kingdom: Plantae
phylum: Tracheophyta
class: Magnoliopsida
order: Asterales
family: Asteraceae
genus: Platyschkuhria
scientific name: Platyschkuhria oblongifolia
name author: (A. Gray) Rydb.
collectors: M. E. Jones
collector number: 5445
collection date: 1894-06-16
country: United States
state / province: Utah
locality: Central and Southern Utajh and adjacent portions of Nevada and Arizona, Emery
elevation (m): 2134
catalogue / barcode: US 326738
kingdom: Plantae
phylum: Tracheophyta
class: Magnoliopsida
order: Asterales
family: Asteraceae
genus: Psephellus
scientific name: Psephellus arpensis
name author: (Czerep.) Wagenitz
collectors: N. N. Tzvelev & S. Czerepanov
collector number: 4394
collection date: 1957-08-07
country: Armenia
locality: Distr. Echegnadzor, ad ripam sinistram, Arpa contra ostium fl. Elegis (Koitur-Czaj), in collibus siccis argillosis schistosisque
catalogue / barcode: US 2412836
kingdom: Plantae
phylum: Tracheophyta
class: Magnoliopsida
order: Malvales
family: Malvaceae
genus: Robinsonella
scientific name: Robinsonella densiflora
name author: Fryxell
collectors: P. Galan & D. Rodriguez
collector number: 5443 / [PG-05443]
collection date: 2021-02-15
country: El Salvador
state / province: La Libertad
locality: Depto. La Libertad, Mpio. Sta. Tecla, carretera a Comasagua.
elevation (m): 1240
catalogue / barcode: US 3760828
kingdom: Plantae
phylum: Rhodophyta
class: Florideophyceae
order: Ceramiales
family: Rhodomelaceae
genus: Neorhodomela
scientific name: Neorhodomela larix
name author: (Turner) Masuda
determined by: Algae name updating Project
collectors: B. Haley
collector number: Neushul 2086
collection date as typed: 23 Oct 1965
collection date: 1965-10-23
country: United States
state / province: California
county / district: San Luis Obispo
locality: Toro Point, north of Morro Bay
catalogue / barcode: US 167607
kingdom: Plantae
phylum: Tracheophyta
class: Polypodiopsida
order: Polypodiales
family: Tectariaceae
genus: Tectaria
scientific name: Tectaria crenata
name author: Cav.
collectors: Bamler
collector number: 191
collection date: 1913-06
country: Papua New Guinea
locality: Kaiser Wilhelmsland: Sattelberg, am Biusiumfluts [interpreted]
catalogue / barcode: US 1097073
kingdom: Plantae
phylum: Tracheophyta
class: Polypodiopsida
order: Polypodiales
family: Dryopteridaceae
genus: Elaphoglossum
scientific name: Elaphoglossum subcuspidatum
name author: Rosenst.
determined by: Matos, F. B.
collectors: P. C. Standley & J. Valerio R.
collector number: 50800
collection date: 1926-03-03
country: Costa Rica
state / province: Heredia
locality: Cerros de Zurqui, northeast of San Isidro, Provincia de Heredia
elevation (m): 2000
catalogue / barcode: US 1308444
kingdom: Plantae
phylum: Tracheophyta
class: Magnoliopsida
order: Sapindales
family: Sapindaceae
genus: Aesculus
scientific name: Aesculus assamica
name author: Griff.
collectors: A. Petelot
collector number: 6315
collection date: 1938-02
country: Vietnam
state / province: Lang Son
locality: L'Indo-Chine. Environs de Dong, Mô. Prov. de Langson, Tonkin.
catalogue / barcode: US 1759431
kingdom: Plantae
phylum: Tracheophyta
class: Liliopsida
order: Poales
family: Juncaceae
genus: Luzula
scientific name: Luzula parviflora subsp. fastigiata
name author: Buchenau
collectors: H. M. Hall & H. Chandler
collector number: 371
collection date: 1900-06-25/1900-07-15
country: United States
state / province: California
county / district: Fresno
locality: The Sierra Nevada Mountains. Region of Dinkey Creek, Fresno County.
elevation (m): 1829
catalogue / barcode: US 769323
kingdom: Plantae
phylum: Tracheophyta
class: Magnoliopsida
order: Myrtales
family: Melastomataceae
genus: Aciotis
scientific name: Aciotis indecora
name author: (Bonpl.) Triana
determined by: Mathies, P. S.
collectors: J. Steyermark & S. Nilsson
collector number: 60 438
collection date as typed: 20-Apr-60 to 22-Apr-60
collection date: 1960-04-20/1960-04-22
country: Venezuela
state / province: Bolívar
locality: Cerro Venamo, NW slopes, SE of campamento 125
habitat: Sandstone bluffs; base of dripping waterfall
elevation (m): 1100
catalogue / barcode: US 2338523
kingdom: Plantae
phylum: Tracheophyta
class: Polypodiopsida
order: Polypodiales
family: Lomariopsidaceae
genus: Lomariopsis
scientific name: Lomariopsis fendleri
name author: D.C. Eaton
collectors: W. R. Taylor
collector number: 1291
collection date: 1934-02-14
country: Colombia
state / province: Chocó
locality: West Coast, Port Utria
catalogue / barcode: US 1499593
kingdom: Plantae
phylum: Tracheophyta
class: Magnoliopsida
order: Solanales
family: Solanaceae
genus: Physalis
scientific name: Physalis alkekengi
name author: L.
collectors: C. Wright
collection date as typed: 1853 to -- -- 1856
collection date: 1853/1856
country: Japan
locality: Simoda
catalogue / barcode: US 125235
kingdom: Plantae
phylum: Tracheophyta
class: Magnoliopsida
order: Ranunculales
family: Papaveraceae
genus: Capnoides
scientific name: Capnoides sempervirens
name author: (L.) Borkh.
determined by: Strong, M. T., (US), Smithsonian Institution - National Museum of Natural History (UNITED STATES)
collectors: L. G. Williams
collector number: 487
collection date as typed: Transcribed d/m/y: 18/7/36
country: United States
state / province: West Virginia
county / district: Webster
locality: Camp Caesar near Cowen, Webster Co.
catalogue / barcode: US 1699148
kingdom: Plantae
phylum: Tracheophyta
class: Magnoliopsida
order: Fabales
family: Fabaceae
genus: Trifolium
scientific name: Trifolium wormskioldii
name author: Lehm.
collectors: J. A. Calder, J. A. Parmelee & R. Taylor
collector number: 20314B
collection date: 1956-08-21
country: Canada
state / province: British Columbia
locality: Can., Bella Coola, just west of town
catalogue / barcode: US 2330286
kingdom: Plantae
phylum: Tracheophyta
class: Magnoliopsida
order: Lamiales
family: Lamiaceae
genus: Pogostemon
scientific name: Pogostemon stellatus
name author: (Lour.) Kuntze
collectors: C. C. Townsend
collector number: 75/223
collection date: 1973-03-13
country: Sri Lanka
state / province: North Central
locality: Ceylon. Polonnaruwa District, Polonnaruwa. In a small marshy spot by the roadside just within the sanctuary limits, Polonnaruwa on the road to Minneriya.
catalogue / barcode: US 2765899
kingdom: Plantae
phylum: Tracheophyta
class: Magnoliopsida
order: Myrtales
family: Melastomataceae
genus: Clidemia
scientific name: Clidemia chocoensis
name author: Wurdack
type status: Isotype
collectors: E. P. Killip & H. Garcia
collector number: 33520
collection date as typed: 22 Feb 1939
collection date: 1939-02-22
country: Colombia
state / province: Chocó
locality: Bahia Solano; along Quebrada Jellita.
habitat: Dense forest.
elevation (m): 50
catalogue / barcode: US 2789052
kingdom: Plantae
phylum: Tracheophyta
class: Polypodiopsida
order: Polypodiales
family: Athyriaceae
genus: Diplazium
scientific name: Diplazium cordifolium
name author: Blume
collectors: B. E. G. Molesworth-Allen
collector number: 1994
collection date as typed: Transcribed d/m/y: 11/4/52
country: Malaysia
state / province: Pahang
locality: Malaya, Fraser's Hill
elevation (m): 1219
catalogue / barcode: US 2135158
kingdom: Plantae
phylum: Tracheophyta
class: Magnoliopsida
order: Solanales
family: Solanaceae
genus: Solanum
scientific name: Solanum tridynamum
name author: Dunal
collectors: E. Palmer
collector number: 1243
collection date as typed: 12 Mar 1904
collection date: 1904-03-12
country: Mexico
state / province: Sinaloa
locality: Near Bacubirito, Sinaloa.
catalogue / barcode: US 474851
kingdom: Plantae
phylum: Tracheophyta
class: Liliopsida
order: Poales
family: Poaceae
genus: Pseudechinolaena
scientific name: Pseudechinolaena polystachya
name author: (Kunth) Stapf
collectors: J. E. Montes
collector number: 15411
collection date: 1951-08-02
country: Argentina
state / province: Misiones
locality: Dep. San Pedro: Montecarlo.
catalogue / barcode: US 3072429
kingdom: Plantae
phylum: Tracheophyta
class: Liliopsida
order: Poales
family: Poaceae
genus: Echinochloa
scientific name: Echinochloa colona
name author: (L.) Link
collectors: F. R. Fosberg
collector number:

---+---

**PROBLEM STATEMENT**: Please update the records from the line holding "genus: Solanum" through the end of the records, inclusive, replacing "locality" with "site" and leaving everything else unchanged. Return only those lines.

**TASK RESPONSE**:
genus: Solanum
scientific name: Solanum tridynamum
name author: Dunal
collectors: E. Palmer
collector number: 1243
collection date as typed: 12 Mar 1904
collection date: 1904-03-12
country: Mexico
state / province: Sinaloa
site: Near Bacubirito, Sinaloa.
catalogue / barcode: US 474851
kingdom: Plantae
phylum: Tracheophyta
class: Liliopsida
order: Poales
family: Poaceae
genus: Pseudechinolaena
scientific name: Pseudechinolaena polystachya
name author: (Kunth) Stapf
collectors: J. E. Montes
collector number: 15411
collection date: 1951-08-02
country: Argentina
state / province: Misiones
site: Dep. San Pedro: Montecarlo.
catalogue / barcode: US 3072429
kingdom: Plantae
phylum: Tracheophyta
class: Liliopsida
order: Poales
family: Poaceae
genus: Echinochloa
scientific name: Echinochloa colona
name author: (L.) Link
collectors: F. R. Fosberg
collector number:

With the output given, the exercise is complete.